__EXERCISE AIM__
Which lines in the material below contain the string "发布时间"? Gather every such line, treating uppercase and lowercase as distinct.

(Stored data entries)
Content starts

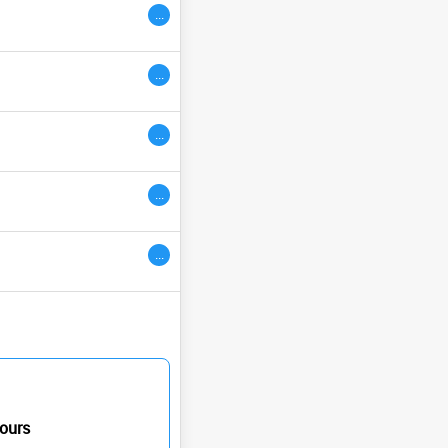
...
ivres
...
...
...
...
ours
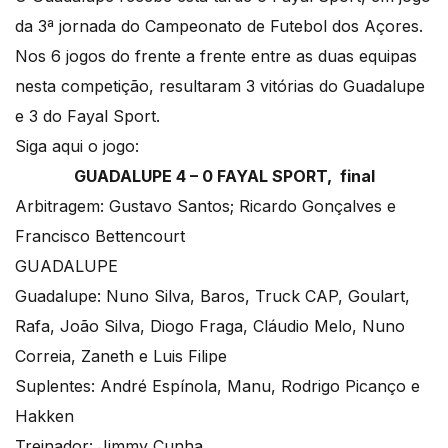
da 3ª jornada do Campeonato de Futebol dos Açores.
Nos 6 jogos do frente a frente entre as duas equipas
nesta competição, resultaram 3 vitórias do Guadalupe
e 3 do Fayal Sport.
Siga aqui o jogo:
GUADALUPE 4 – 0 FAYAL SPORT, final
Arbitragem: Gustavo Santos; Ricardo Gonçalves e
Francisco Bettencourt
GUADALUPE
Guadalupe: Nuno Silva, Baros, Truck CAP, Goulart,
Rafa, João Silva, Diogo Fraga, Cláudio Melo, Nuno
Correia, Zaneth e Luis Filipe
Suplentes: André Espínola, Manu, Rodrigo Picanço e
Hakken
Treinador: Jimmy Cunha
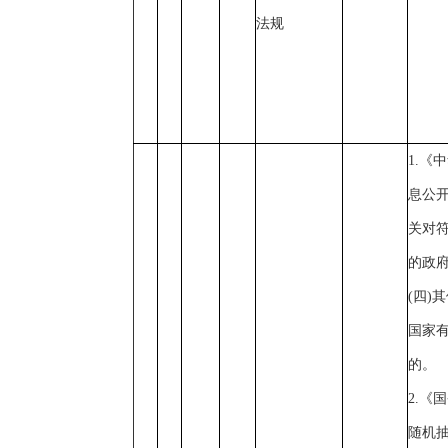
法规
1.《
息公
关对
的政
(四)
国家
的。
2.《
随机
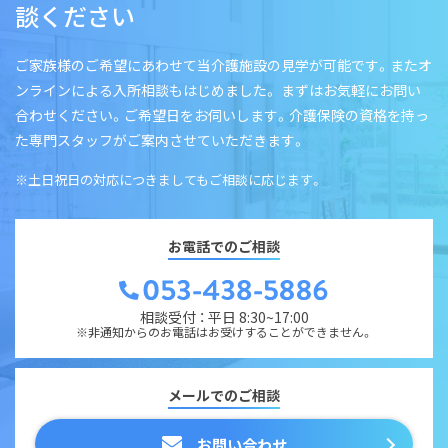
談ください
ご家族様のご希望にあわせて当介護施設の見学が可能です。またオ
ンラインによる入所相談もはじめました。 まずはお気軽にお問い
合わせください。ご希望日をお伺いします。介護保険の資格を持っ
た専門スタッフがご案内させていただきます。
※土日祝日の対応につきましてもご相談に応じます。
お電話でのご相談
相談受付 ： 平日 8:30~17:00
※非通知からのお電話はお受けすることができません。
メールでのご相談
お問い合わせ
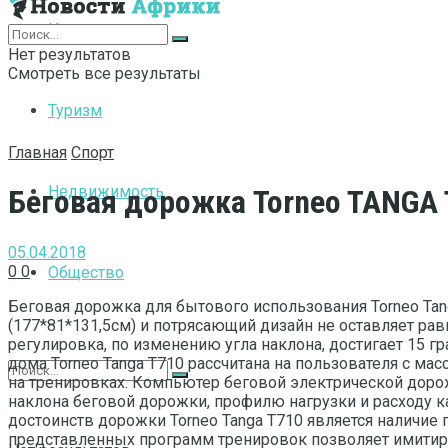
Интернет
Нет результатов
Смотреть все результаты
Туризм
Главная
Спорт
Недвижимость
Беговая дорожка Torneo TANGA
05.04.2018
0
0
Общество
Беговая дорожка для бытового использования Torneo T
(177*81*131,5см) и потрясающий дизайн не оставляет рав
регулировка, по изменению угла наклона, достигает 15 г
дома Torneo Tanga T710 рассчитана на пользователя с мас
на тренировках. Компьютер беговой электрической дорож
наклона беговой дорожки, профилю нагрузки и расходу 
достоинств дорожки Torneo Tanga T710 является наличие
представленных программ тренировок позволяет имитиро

Content ends
Content starts

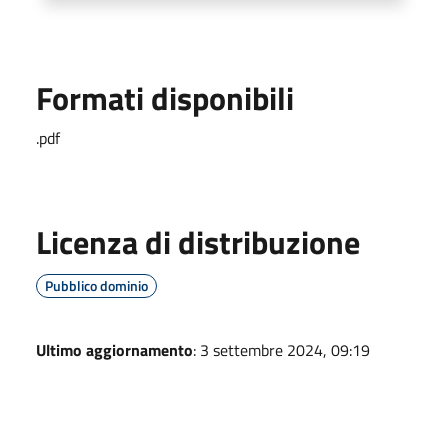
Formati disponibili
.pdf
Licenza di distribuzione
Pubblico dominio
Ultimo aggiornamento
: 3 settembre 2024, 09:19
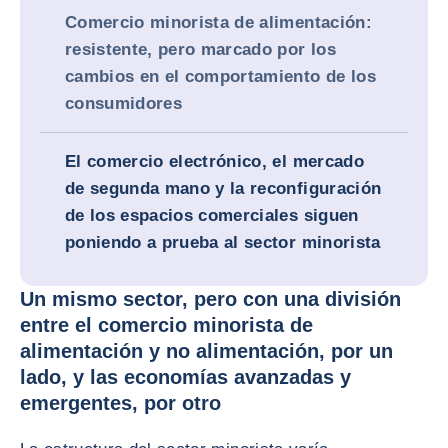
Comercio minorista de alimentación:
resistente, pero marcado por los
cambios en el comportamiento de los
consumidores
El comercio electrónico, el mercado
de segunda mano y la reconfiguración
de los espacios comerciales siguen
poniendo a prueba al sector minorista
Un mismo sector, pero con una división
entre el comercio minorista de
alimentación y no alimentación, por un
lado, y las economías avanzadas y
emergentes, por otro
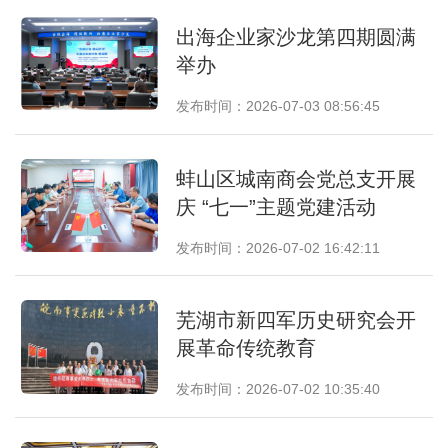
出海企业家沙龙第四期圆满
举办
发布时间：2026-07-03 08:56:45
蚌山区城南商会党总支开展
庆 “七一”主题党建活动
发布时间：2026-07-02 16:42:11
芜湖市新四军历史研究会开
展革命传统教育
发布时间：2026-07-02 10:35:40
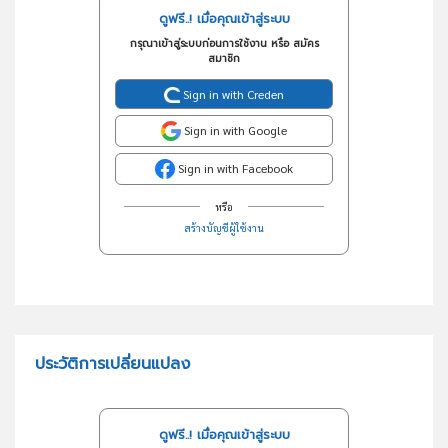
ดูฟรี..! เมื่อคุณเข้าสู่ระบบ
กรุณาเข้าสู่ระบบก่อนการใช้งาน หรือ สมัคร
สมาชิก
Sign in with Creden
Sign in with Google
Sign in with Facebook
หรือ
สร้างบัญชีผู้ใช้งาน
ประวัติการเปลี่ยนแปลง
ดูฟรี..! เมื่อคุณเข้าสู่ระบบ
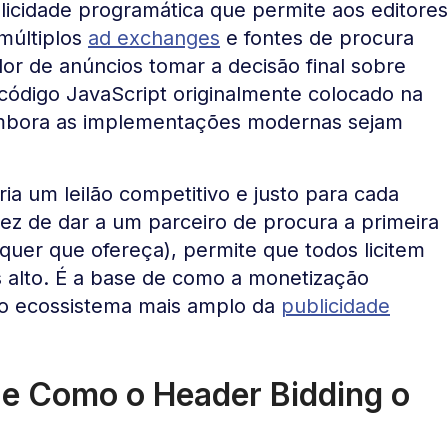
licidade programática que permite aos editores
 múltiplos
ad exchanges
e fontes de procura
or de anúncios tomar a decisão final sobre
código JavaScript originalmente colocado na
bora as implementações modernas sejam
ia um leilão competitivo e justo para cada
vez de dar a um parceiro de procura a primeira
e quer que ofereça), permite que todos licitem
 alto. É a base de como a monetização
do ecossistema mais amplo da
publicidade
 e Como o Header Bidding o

Content ends
Content starts

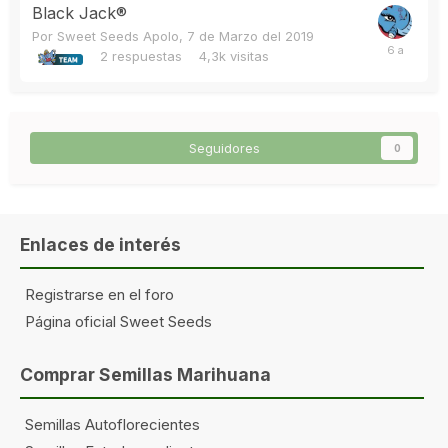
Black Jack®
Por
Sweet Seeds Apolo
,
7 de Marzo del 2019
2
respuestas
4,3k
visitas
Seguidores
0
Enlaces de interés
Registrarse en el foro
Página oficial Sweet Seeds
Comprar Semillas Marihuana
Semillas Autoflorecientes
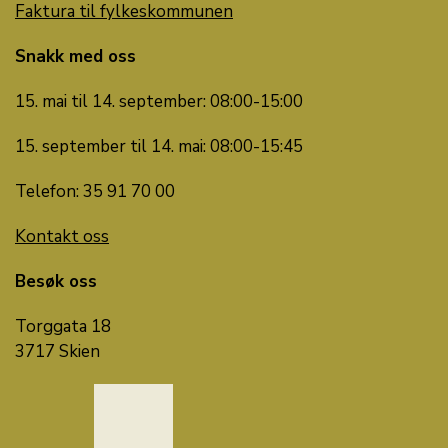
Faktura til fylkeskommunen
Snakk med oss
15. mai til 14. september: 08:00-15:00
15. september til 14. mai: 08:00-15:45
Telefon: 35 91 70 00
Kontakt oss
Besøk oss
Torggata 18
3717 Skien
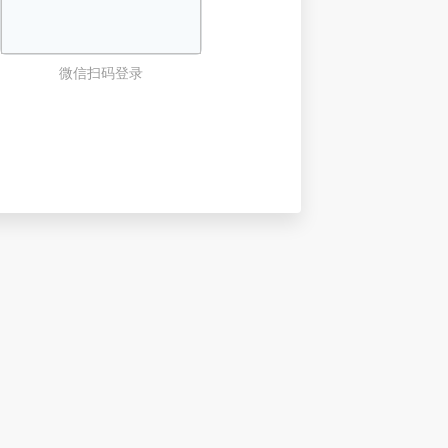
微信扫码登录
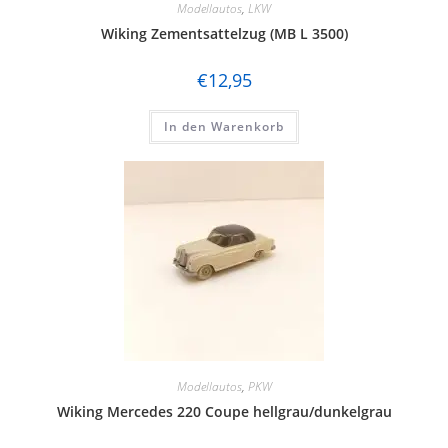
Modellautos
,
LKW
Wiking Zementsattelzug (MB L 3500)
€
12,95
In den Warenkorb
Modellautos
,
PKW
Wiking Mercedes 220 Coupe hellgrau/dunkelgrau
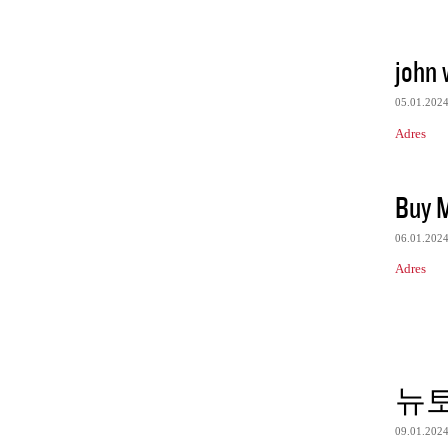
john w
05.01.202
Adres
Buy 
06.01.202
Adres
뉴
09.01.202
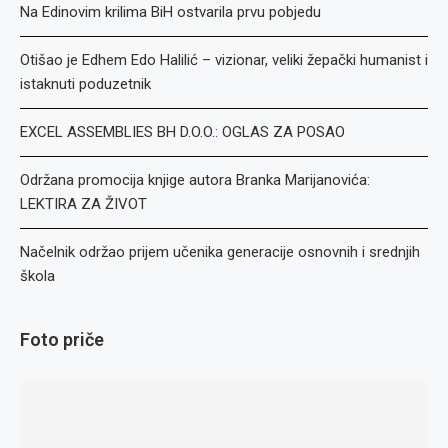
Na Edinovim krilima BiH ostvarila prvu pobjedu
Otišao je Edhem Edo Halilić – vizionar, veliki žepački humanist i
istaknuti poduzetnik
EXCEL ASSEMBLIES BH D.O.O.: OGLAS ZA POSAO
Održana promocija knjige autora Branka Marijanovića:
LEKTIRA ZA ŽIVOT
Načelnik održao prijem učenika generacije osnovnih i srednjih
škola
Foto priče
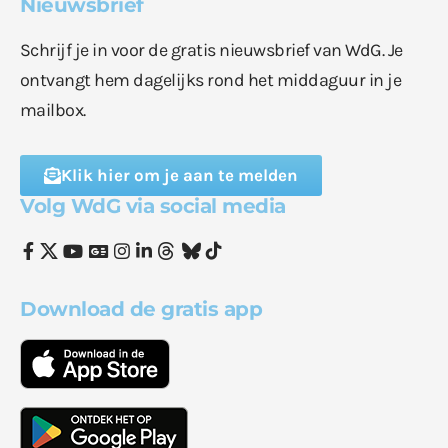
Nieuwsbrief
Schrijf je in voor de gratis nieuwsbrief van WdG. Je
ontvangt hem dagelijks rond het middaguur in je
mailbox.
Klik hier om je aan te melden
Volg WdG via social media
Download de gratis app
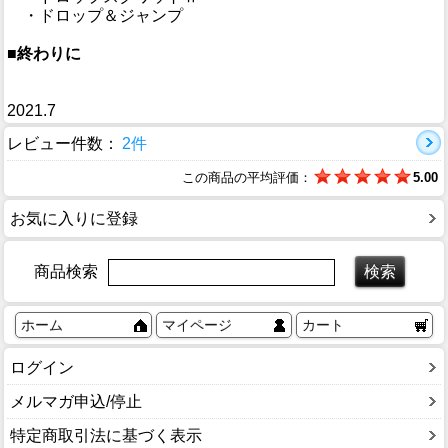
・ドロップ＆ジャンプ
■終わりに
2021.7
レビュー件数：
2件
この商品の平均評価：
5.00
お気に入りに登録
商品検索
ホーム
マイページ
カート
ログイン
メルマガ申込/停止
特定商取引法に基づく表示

Content ends

__ANSWER FOR THE TASK__
发布时间：2026-07-03 08:56:45
发布时间：2026-07-02 16:42:11
发布时间：2026-07-02 10:35:40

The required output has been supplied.